Things to think about when you get a new puppy !

 

Bringing a new puppy home is exciting!   Get your puppy started on the "right paw" using these tips.

 

Puppy proof your home and yard before bringing them home. Remember, puppies are like toddlers and put everything in their mouths.  Be certain electrical cords are out of reach.

 

Be sure to get a copy of the vaccine and deworming history from the shelter, rescue group or breeder.  This information will be important to plan for the pups future medical care.  If possible, also get a small bag of the food the puppy is currently eating.  It is wise to slowly transition (over 7-10 days) to the diet you plan to feed. Mix the new diet in gradually with the old diet.

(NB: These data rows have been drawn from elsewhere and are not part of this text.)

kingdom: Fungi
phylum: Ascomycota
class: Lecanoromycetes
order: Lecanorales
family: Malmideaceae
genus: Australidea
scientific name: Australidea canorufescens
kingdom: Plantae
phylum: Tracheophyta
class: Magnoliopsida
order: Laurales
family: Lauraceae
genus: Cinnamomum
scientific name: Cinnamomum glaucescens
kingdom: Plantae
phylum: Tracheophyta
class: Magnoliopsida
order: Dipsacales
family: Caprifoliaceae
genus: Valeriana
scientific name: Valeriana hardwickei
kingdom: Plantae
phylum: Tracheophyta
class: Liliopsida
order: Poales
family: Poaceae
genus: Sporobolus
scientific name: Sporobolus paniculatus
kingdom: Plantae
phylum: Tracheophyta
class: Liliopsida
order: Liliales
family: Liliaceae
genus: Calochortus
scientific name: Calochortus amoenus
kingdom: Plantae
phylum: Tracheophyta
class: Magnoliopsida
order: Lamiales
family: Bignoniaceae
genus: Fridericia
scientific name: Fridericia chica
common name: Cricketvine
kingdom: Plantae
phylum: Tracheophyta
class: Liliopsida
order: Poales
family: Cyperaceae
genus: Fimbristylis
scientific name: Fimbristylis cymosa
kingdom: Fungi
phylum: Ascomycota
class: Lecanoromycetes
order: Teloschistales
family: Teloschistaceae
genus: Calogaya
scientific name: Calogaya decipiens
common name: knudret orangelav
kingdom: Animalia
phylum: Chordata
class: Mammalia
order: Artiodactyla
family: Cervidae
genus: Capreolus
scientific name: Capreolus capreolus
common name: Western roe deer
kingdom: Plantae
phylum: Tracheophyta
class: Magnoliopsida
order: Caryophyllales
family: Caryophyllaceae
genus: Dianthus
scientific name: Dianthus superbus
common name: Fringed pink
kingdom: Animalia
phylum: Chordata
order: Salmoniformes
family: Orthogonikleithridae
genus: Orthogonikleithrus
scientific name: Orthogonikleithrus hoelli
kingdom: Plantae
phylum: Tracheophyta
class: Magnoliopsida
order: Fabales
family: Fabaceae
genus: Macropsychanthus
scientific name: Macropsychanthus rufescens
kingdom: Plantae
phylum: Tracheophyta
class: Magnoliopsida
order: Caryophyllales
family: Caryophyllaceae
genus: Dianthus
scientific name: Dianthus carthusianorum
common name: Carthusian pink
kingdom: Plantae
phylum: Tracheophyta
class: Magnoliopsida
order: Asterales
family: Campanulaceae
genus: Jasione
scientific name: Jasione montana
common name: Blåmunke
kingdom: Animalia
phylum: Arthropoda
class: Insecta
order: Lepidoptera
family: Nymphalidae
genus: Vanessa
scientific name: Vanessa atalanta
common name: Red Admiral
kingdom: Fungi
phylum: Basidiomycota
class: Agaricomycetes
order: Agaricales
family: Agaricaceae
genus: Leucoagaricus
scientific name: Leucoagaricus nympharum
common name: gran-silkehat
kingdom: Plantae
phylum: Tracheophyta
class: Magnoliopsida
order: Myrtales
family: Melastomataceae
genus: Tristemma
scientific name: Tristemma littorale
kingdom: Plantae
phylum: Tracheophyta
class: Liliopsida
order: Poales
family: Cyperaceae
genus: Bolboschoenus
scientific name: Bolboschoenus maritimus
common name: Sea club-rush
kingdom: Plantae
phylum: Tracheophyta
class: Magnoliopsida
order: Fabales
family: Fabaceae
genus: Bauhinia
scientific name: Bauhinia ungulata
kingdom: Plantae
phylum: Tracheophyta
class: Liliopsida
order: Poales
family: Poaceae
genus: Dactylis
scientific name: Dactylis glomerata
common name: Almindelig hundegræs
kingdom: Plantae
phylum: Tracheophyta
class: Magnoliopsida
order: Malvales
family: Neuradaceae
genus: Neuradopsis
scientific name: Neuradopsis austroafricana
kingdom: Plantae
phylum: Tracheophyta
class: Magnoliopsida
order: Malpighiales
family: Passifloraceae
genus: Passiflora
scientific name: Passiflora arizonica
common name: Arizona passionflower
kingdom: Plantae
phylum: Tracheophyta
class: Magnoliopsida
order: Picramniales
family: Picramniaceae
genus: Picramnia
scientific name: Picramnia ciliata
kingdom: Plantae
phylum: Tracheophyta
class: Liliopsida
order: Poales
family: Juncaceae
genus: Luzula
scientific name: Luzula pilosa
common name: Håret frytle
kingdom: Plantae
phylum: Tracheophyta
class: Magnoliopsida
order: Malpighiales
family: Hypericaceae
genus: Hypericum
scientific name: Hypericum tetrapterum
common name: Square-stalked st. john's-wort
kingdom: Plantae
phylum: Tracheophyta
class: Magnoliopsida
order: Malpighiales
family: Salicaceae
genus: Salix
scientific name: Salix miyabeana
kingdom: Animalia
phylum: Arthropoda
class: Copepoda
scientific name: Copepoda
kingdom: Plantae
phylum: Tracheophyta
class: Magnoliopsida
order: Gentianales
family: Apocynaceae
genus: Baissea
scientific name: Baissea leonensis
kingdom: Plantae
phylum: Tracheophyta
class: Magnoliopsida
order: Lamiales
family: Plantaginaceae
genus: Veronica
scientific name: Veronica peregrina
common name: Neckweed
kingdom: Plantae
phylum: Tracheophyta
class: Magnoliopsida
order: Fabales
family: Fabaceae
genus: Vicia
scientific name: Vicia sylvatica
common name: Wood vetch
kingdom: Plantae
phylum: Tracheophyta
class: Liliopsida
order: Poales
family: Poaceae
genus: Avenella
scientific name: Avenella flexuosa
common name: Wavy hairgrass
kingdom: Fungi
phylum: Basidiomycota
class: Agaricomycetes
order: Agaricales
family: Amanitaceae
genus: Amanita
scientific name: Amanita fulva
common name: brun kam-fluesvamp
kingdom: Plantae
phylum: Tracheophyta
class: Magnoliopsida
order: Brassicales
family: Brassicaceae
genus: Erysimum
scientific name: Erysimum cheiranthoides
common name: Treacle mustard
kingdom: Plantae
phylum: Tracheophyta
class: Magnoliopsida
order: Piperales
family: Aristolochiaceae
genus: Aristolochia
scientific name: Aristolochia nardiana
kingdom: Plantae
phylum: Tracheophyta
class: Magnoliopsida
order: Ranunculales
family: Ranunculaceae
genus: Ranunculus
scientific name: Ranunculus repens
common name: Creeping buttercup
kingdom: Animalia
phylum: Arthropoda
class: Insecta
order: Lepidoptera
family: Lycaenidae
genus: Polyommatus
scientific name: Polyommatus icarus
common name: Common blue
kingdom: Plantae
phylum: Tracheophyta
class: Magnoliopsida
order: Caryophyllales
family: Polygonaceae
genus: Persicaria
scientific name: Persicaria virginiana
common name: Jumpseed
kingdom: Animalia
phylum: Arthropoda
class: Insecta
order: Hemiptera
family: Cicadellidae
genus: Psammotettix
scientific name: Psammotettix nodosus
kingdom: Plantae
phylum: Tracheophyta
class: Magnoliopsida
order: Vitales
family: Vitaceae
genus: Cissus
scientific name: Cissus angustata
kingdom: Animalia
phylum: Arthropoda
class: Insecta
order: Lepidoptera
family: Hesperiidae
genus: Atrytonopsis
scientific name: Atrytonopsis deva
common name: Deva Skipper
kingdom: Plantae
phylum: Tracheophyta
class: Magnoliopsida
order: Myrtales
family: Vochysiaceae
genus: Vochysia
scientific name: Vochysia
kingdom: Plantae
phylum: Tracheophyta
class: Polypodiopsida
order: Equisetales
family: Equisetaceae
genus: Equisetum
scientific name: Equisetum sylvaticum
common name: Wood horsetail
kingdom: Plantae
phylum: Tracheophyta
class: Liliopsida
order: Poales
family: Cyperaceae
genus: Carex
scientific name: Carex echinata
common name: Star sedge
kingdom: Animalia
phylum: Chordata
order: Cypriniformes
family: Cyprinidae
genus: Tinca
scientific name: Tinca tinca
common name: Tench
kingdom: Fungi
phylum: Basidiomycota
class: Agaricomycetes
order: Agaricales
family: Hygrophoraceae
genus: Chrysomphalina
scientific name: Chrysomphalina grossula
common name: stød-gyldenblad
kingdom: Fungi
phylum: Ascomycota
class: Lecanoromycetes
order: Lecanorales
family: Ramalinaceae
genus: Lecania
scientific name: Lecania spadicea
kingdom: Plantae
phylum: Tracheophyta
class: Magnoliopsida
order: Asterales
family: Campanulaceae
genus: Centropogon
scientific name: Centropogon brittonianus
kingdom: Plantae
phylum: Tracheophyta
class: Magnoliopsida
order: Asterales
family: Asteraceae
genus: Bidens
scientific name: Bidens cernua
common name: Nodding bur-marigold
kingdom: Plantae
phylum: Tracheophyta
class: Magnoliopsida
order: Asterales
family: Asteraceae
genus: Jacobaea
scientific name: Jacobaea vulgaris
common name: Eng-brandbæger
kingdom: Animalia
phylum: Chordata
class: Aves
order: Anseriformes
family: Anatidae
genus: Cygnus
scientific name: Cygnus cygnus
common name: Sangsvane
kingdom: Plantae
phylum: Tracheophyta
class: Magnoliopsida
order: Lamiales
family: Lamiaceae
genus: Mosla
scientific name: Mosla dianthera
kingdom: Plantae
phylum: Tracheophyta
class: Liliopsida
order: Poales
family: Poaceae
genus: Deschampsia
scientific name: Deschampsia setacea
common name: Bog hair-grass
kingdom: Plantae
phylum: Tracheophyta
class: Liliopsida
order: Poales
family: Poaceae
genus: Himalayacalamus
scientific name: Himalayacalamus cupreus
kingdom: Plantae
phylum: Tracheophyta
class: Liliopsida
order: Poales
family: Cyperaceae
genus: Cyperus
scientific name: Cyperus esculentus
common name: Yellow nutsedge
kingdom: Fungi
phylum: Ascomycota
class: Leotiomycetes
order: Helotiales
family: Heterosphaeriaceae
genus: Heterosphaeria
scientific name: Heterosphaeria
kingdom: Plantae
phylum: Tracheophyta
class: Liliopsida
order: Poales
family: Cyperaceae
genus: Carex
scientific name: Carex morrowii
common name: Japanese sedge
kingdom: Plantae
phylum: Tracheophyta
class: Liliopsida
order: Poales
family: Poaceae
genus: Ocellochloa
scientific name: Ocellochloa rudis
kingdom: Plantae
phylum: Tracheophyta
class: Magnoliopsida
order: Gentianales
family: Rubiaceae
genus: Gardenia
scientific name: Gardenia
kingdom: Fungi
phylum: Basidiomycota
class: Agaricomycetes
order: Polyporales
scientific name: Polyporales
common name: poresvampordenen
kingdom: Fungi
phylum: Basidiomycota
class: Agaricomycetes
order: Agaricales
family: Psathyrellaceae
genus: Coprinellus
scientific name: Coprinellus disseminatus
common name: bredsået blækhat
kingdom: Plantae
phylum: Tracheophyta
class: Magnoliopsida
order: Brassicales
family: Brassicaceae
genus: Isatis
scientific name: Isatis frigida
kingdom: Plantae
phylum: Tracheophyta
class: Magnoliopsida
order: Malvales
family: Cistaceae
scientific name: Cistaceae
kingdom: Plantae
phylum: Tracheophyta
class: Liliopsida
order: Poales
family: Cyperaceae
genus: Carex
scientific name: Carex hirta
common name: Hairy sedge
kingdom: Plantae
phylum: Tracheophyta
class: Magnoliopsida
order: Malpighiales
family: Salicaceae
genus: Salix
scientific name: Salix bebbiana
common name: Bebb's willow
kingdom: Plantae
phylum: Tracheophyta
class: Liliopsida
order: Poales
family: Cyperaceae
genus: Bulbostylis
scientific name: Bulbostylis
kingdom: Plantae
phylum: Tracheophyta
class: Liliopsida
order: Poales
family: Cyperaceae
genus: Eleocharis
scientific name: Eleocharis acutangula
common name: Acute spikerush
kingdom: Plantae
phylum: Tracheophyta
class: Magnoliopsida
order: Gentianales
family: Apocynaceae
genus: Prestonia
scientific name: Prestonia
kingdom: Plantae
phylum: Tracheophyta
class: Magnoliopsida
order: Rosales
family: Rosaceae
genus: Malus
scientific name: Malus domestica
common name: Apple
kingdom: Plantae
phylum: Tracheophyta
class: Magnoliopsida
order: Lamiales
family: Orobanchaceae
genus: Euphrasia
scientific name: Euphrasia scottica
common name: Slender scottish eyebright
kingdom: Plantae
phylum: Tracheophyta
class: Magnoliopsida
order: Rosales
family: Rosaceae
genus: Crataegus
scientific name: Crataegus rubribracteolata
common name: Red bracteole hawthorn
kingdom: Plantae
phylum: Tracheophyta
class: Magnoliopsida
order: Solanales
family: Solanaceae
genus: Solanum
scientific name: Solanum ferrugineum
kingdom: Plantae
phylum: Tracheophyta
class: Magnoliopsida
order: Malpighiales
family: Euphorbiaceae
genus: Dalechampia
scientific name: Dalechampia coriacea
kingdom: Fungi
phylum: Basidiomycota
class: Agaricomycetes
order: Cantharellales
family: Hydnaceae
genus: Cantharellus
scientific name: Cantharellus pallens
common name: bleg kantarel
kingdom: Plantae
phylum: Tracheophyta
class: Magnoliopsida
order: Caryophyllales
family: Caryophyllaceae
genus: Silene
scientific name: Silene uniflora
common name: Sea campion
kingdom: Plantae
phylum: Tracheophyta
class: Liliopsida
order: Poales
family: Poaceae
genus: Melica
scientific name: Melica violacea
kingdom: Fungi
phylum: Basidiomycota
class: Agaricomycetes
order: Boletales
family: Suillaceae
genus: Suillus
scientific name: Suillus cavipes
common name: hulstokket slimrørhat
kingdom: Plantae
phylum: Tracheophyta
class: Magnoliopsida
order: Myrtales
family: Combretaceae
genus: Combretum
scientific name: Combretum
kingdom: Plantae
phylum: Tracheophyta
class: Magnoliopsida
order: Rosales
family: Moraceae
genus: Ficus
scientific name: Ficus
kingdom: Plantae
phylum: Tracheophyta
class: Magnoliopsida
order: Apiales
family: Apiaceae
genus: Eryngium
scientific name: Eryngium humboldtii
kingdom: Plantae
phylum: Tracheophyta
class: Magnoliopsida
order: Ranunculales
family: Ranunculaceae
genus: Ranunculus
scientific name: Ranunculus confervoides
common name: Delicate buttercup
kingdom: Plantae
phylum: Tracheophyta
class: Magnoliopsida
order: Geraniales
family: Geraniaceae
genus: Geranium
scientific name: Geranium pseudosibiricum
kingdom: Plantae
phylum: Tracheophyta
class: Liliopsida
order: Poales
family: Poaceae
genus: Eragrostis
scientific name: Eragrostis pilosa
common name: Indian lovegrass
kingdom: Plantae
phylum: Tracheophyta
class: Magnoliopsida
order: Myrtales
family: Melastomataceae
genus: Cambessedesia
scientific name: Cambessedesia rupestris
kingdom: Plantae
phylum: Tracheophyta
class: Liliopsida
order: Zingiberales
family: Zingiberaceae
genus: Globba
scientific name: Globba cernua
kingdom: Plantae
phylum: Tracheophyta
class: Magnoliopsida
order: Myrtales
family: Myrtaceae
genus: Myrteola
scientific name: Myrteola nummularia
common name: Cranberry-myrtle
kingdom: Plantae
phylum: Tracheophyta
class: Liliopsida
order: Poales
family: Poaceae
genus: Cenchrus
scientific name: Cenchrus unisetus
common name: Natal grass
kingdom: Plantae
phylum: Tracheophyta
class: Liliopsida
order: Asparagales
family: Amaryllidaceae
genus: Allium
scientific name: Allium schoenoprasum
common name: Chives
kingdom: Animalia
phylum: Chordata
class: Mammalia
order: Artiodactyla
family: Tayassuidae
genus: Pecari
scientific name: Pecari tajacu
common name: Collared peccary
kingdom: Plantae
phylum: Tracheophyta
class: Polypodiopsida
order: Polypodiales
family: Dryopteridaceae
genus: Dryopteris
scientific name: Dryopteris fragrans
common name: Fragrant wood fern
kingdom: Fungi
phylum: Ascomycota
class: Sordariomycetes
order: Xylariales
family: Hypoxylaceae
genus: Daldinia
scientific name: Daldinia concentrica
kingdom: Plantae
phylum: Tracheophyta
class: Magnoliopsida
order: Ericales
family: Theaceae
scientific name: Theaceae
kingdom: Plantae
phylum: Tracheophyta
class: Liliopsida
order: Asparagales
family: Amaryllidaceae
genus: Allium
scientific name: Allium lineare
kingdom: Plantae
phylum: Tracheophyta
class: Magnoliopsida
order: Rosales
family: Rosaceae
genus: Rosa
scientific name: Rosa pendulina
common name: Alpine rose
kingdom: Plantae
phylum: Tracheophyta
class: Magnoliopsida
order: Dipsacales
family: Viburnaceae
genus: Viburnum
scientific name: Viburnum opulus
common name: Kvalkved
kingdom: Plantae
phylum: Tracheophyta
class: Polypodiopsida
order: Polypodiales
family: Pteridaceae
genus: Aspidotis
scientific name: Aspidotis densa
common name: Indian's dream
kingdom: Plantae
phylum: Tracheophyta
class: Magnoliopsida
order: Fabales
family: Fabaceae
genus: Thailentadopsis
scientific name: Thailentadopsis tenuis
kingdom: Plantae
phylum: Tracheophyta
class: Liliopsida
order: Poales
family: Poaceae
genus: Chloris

This helps avoid diarrhea that can occur with a sudden diet change.

 

Check your puppy for fleas and ticks before bringing them into your home.  Use a flea comb to comb out bugs and check for flea "dirt".  Flea "dirt" (flea poo)  looks like black flecks in the haircoat.  Flea "dirt" will turn red if you put it on a kleenex and get it damp with hydrogen peroxide. 

 

Please keep your new puppy in a separate room from your other pets until they are Vet checked.  This is to prevent them from spreading contagious diseases like Kennel Cough, Distemper,  intestinal parasites or Parvo virus.  Take your new puppy to the Vet for a physical exam and fecal check for intestinal parasites within 48 hrs of bringing them home.  Puppies frequently have intestinal parasites like Roundworm, Coccidia or Giardia.  Puppies need to be dewormed regularly.  Roundworm are zoonotic (meaning dogs can give them to people), so be sure to protect your family  by testing your puppy for them and deworming.

 

Puppies need booster vaccines every 3-4 weeks beginning at 6-8 weeks of age.  They have some immunity from nursing (if the Mom was properly vaccinated), but this immunity will break down with time.  The vaccines teach their body to produce protective antibodies against Distemper virus, Parvo virus,  and Kennel cough (Bordatella).  The last Parvo vaccine should be given after 18 weeks of age.  A 1 year Rabies vaccine should be given at 18 weeks of age.  Puppies must have a 1 Yr Rabies vaccine the first year, then can have a 3 yr Rabies vaccine the next year.  Distemper and Parvo titers can be checked when the puppy is 1 yr and 5 months old to see if a booster vaccine is needed.  (Currently there is no titer check available for Rabies or Kennel Cough.)

 

Be careful where you take a young puppy.  Taking them to the dog park, playground, pet store or soccer practice is not a good idea until they are 18 weeks old and have had their last Distemper/Parvo vaccine and Rabies vaccine.  We don't want to expose them to viruses until they are better immunized.  It is OK to take your puppy  to visit family or friends if their pets are healthy and current on vaccinations.

 

Puppies need to learn their manners!  Getting them started in a  puppy kindergarten class is always a good idea.  Don't wait to start their training until they are 6 months old and have some bad habits to break!  Puppy kindergarten also helps with socialization.  Be sure the puppies in the puppy kindergarten class are  Vet checked, have a negative fecal and are current on  vaccines for their age. 

 

Start brushing your new pups teeth when they are young, and they will grow up thinking it is a normal part of their day.  Also regularly handle their paws to help with future nail trims.  Please do not bathe your puppy until a Vet has examined them.

 

Consider getting a microchip for identification.  Some pups may have a chip if they are from a rescue group or shelter.  If your pup has a microchip be sure to register as the owner with the chip manufacturer.  Most pups from breeders will need to have a chip implanted by the Vet.